Je me suis cru mort. (Ma réponse.) Mourant, du moins.

— Puisque vous n’êtes plus en danger de mort, je crois avoir le droit de vous dire qu’en effet vous devriez être décédé, répondit le Dr Fiorina. Si vous étiez un homme non modifié, vous seriez bel et bien mort. Remerciez votre Sangmalin de vous avoir sauvé la vie. Il a coagulé avant que vous vous soyez vidé et a empêché les infections de se propager. Toutefois, vous avez frôlé la mort. Si on ne vous avait pas retrouvé alors que vous alliez y passer, vous seriez décédé peu après. Les choses étant ce qu’elles sont, lorsqu’ils vous ont ramené sur l’Épervier, ils vous ont stocké dans une cuve de stase pour vous transporter ici. Ils ne pouvaient pas faire grand-chose d’autre sur le vaisseau. Vous aviez besoin de soins spécialisés.

J’ai vu ma femme, transmis-je. C’est elle qui m’a sauvé.

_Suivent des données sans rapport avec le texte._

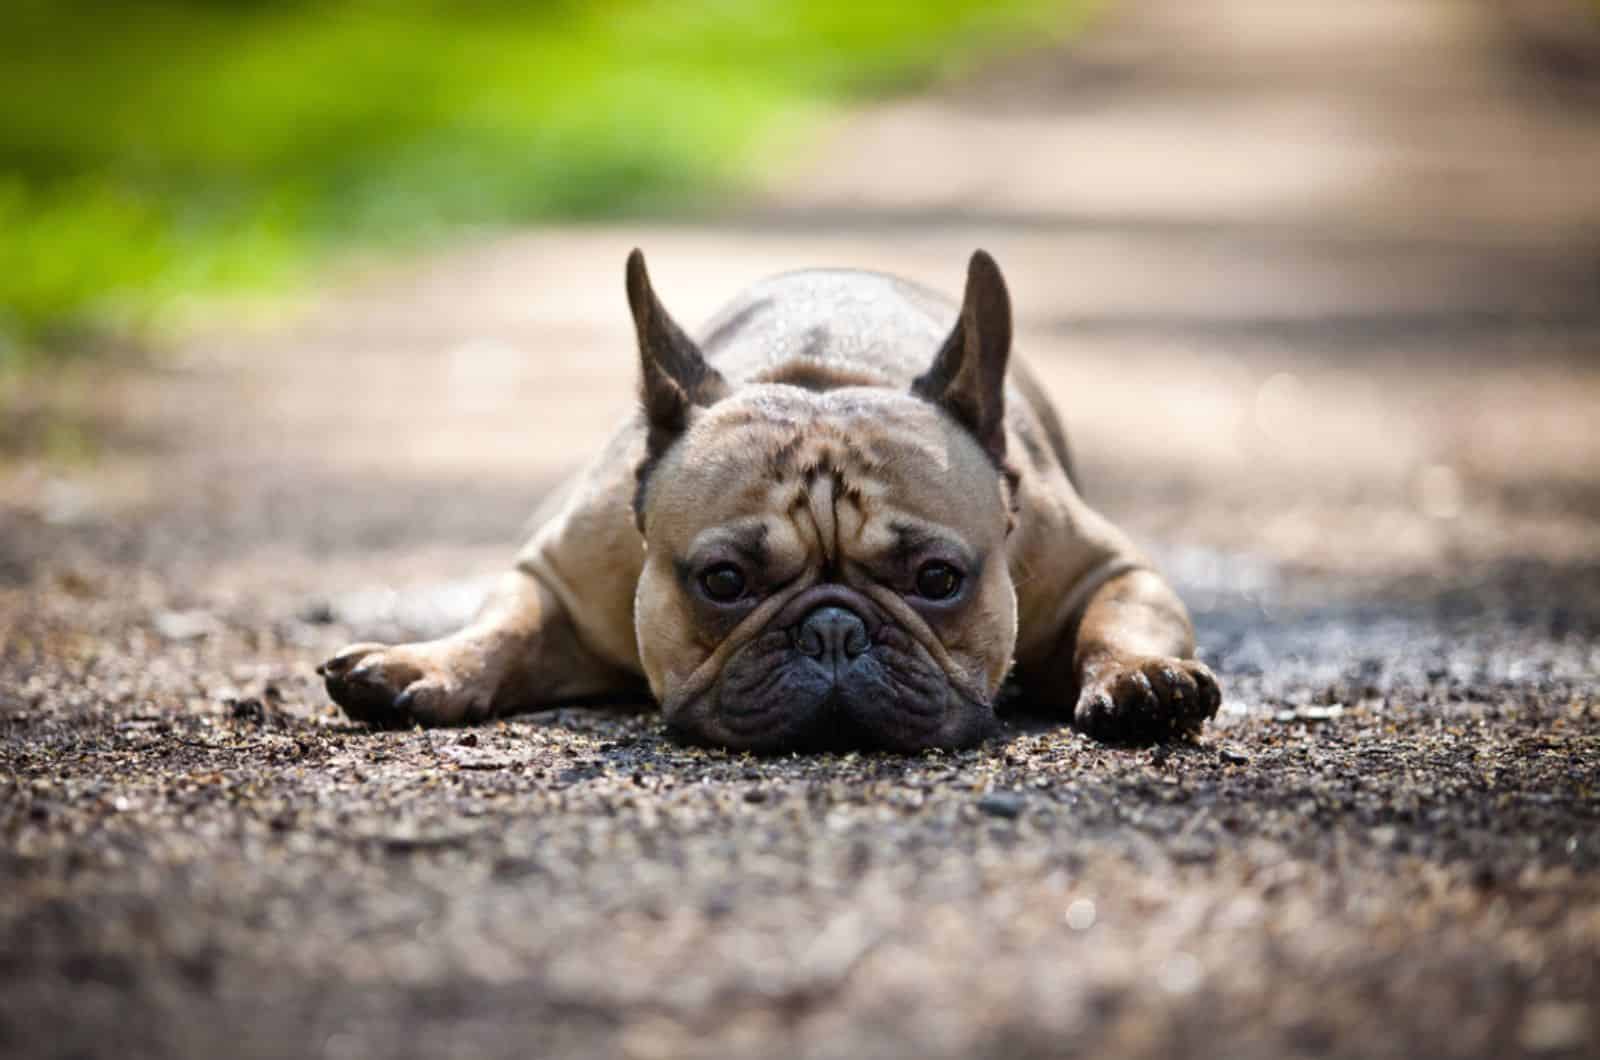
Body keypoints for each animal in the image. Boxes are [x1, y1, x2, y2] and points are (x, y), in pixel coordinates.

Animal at [318, 249, 1216, 752]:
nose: (832, 631)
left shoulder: (1106, 568)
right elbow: (504, 625)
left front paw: (1141, 679)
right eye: (723, 582)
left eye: (938, 580)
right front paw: (424, 661)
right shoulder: (562, 577)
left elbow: (1117, 619)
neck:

— Votre femme est-elle soldat ?

Elle est morte depuis des années.

— Oh, fit le médecin. (Il ajouta après un silence :) Eh bien, vous étiez déjà parti très loin. Les hallucinations n’ont rien d’inhabituel à ce stade. Le tunnel étincelant, les parents du mort et tout le tremblement. Écoutez, caporal, votre organisme nécessite encore beaucoup de soins. Vous ne pouvez rien faire d’autre là-dedans que flouer. Je vais vous remettre en mode sommeil pendant quelque temps. La prochaine fois que vous vous éveillerez, vous serez sorti de la cuve. Et une assez grande partie de votre mâchoire aura repoussé pour que vous puissiez tenir une conversation. D’accord ?

Qu’est-il arrivé à mon escadron ? On s’est écrasés…

— Dormez maintenant, fit le médecin. Nous parlerons davantage quand vous serez sorti.

J’allais donner une réponse exaspérée mais une vague de fatigue m’emporta. Je m’endormis sans même avoir le temps de m’étonner de la rapidité avec laquelle je sombrais.

— Hé, regarde qui est revenu, dit une nouvelle voix. L’homme trop bête pour mourir.

Cette fois, je ne flottais plus dans une cuve de glu. Je levai les yeux et découvris d’où venait la voix.

— Harry, fis-je du mieux que je pus avec ma mâchoire immobile.

— Lui-même, dit-il en faisant une petite courbette.

— Désolé de ne pouvoir me lever, bredouillai-je. Je suis un peu déglingué.

— Un peu déglingué ! s’écria-t-il en roulant des yeux. Seigneur ! Tu n’avais quasiment plus de carcasse, John. Je le sais, je les ai vus te remonter sur le vaisseau. Quand ils ont dit que tu étais encore en vie, ma mâchoire est tombée par terre.

— Très drôle.

— Excuse-moi. Je n’avais pas l’intention de blaguer. Mais, John, tu étais méconnaissable. Un tas disloqué. Ne le prends pas mal, mais j’ai prié pour que tu décèdes. Jamais je n’aurais imaginé qu’ils puissent te rafistoler aussi bien.